Material provided

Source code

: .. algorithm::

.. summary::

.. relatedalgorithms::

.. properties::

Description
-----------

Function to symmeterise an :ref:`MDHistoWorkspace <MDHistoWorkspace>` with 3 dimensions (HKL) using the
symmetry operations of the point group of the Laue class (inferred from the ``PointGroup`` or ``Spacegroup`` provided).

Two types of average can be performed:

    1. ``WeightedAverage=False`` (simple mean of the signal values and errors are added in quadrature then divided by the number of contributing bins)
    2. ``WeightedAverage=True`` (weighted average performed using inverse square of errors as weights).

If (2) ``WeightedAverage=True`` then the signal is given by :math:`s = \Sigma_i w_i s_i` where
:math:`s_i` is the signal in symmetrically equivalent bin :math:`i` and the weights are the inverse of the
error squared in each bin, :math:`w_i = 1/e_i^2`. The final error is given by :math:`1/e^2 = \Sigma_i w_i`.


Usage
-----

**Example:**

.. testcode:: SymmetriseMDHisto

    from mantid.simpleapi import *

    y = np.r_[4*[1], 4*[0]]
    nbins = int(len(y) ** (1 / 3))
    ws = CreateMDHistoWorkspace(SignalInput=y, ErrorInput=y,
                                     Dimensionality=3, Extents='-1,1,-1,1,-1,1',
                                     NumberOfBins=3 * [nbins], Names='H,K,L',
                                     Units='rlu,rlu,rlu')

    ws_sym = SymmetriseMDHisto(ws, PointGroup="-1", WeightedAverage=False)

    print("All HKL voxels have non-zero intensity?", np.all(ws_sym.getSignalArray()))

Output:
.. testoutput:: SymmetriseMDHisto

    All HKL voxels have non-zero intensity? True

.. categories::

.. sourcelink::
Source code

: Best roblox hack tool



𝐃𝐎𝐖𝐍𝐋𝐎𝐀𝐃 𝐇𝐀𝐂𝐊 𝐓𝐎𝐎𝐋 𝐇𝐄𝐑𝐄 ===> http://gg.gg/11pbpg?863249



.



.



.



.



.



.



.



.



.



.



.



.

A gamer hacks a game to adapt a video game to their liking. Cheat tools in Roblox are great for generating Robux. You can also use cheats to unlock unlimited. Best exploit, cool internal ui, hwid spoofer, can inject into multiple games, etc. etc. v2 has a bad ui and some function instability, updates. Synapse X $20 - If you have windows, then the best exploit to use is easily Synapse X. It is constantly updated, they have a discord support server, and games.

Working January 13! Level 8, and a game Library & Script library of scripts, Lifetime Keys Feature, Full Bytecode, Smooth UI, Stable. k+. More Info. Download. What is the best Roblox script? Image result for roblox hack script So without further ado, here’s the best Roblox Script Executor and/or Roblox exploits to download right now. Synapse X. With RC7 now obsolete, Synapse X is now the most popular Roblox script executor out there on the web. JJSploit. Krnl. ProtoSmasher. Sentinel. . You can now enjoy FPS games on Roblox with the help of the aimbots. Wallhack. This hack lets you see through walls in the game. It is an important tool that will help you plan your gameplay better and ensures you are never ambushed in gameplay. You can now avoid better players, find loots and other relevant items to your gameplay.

Goal of the exercise
Your answer should be the data above, retyped exactly.

Task output
Source code

: .. algorithm::

.. summary::

.. relatedalgorithms::

.. properties::

Description
-----------

Function to symmeterise an :ref:`MDHistoWorkspace <MDHistoWorkspace>` with 3 dimensions (HKL) using the
symmetry operations of the point group of the Laue class (inferred from the ``PointGroup`` or ``Spacegroup`` provided).

Two types of average can be performed:

    1. ``WeightedAverage=False`` (simple mean of the signal values and errors are added in quadrature then divided by the number of contributing bins)
    2. ``WeightedAverage=True`` (weighted average performed using inverse square of errors as weights).

If (2) ``WeightedAverage=True`` then the signal is given by :math:`s = \Sigma_i w_i s_i` where
:math:`s_i` is the signal in symmetrically equivalent bin :math:`i` and the weights are the inverse of the
error squared in each bin, :math:`w_i = 1/e_i^2`. The final error is given by :math:`1/e^2 = \Sigma_i w_i`.


Usage
-----

**Example:**

.. testcode:: SymmetriseMDHisto

    from mantid.simpleapi import *

    y = np.r_[4*[1], 4*[0]]
    nbins = int(len(y) ** (1 / 3))
    ws = CreateMDHistoWorkspace(SignalInput=y, ErrorInput=y,
                                     Dimensionality=3, Extents='-1,1,-1,1,-1,1',
                                     NumberOfBins=3 * [nbins], Names='H,K,L',
                                     Units='rlu,rlu,rlu')

    ws_sym = SymmetriseMDHisto(ws, PointGroup="-1", WeightedAverage=False)

    print("All HKL voxels have non-zero intensity?", np.all(ws_sym.getSignalArray()))

Output:
.. testoutput:: SymmetriseMDHisto

    All HKL voxels have non-zero intensity? True

.. categories::

.. sourcelink::
Source code

: Best roblox hack tool



𝐃𝐎𝐖𝐍𝐋𝐎𝐀𝐃 𝐇𝐀𝐂𝐊 𝐓𝐎𝐎𝐋 𝐇𝐄𝐑𝐄 ===> http://gg.gg/11pbpg?863249



.



.



.



.



.



.



.



.



.



.



.



.

A gamer hacks a game to adapt a video game to their liking. Cheat tools in Roblox are great for generating Robux. You can also use cheats to unlock unlimited. Best exploit, cool internal ui, hwid spoofer, can inject into multiple games, etc. etc. v2 has a bad ui and some function instability, updates. Synapse X $20 - If you have windows, then the best exploit to use is easily Synapse X. It is constantly updated, they have a discord support server, and games.

Working January 13! Level 8, and a game Library & Script library of scripts, Lifetime Keys Feature, Full Bytecode, Smooth UI, Stable. k+. More Info. Download. What is the best Roblox script? Image result for roblox hack script So without further ado, here’s the best Roblox Script Executor and/or Roblox exploits to download right now. Synapse X. With RC7 now obsolete, Synapse X is now the most popular Roblox script executor out there on the web. JJSploit. Krnl. ProtoSmasher. Sentinel. . You can now enjoy FPS games on Roblox with the help of the aimbots. Wallhack. This hack lets you see through walls in the game. It is an important tool that will help you plan your gameplay better and ensures you are never ambushed in gameplay. You can now avoid better players, find loots and other relevant items to your gameplay.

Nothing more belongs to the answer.